A foreign bank's branch shall daily calculate and maintain the specified percentage of interest-bearing assets, which shall be assessed on a consolidated basis for all the branches in China of the foreign bank.

 

The managing branch of branches of a foreign bank shall monthly report to the CBIRC office of the place where it is located on the holding of CBIRC designated interest-bearing assets held by the branches in China.  The report shall include the banks with which term interbank deposits are deposited, the amounts and terms thereof and the interest rates thereon, the amount, form and maturity dates of other interest-bearing assets.

 

Article 59: For the purposes of Article 45 of the Regulations, the phrase "the total of operating capital plus reserves, etc." means the total of operating capital, retained profits and general reserve for loan losses; the term "risk assets" means both on and off balance sheet risk-weighted assets calculated in accordance with relevant provisions on risk-weighted assets.

 

The percentage specified in Article 45 of the Regulations shall be calculated on a consolidated basis for all the branches in China of a foreign bank and the balance shall be assessed at the end of each quarter. The managing branch of branches of the foreign bank shall report to the CBIRC office of the place where it is located on a quarterly basis.

 

Article 60: The current assets of a foreign bank's branch shall include cash, gold, deposits with the People's Bank of China, deposits with other banks, placements with other banks maturing within one month, loans to other banks maturing within one month, net assets of transactions with affiliated banks and subsidiaries overseas maturing within one month, interest receivable and other receivables due within one month, loans maturing within one month, bond investments maturing within one month, other bond investments on secondary markets in China and abroad that can be realized at any time and other assets that can be realized within one month. The portion of the foregoing assets that is deemed unrecoverable shall be deducted from the current assets. The portion of the interest bearing assets used to satisfy the minimum regulatory requirements specified in Article 58 hereof shall not be counted as part of current assets.

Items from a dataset
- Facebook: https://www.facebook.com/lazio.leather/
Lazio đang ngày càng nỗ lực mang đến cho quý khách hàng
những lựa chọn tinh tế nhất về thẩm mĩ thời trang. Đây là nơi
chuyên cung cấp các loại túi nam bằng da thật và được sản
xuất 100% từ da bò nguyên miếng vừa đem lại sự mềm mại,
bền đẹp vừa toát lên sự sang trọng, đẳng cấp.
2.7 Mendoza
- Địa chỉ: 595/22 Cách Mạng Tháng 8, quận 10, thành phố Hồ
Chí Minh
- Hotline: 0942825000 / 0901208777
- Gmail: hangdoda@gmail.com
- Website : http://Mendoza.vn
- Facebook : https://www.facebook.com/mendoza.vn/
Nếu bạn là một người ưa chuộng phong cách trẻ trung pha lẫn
==
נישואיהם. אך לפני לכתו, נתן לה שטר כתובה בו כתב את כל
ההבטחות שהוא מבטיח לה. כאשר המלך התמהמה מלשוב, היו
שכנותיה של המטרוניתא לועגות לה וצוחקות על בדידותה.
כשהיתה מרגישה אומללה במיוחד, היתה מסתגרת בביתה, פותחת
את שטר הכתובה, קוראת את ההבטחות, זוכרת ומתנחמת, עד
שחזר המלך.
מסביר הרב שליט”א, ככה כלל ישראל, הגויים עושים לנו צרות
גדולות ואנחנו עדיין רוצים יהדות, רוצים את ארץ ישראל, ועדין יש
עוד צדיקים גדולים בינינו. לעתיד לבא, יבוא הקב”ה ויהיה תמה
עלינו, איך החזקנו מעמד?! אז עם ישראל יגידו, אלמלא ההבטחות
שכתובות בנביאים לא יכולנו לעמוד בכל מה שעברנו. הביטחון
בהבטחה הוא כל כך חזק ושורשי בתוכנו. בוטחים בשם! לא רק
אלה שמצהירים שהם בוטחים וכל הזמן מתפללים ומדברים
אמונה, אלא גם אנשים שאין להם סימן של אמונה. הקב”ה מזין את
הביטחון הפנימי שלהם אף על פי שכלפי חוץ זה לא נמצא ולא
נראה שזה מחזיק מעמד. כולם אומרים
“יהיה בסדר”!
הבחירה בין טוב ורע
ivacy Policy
...
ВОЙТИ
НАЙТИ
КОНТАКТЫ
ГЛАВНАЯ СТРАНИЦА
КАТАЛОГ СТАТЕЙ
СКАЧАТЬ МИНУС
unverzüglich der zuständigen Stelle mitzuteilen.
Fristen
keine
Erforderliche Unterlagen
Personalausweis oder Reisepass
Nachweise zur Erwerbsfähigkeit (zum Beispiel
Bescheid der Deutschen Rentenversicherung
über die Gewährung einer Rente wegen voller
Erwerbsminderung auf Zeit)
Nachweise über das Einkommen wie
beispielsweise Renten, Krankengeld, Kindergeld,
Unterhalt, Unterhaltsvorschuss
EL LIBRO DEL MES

__TASKS FOR THIS EXERCISE__.
**1.** Translate this sentence from the banking regulation into Spanish: "The managing branch of branches of the foreign bank shall report to the CBIRC office of the place where it is located on a quarterly basis."
**2.** Retype the passage of the banking regulation starting with "The managing branch of branches of a" and going on through "on risk-weighted assets.".
**3.** In the banking regulation, Article 60 lists the current assets of a foreign bank's branch. Name every asset in that list that is described with the words "maturing within one month."

__SET OF ANSWERS__.
**1.** La sucursal administradora de las sucursales del banco extranjero informará trimestralmente a la oficina de la CBIRC del lugar donde esté ubicada.

**2.**
The managing branch of branches of a foreign bank shall monthly report to the CBIRC office of the place where it is located on the holding of CBIRC designated interest-bearing assets held by the branches in China.  The report shall include the banks with which term interbank deposits are deposited, the amounts and terms thereof and the interest rates thereon, the amount, form and maturity dates of other interest-bearing assets.

 

Article 59: For the purposes of Article 45 of the Regulations, the phrase "the total of operating capital plus reserves, etc." means the total of operating capital, retained profits and general reserve for loan losses; the term "risk assets" means both on and off balance sheet risk-weighted assets calculated in accordance with relevant provisions on risk-weighted assets.

**3.**
- Placements with other banks
- Loans to other banks
- Net assets of transactions with affiliated banks and subsidiaries overseas
- Loans
- Bond investments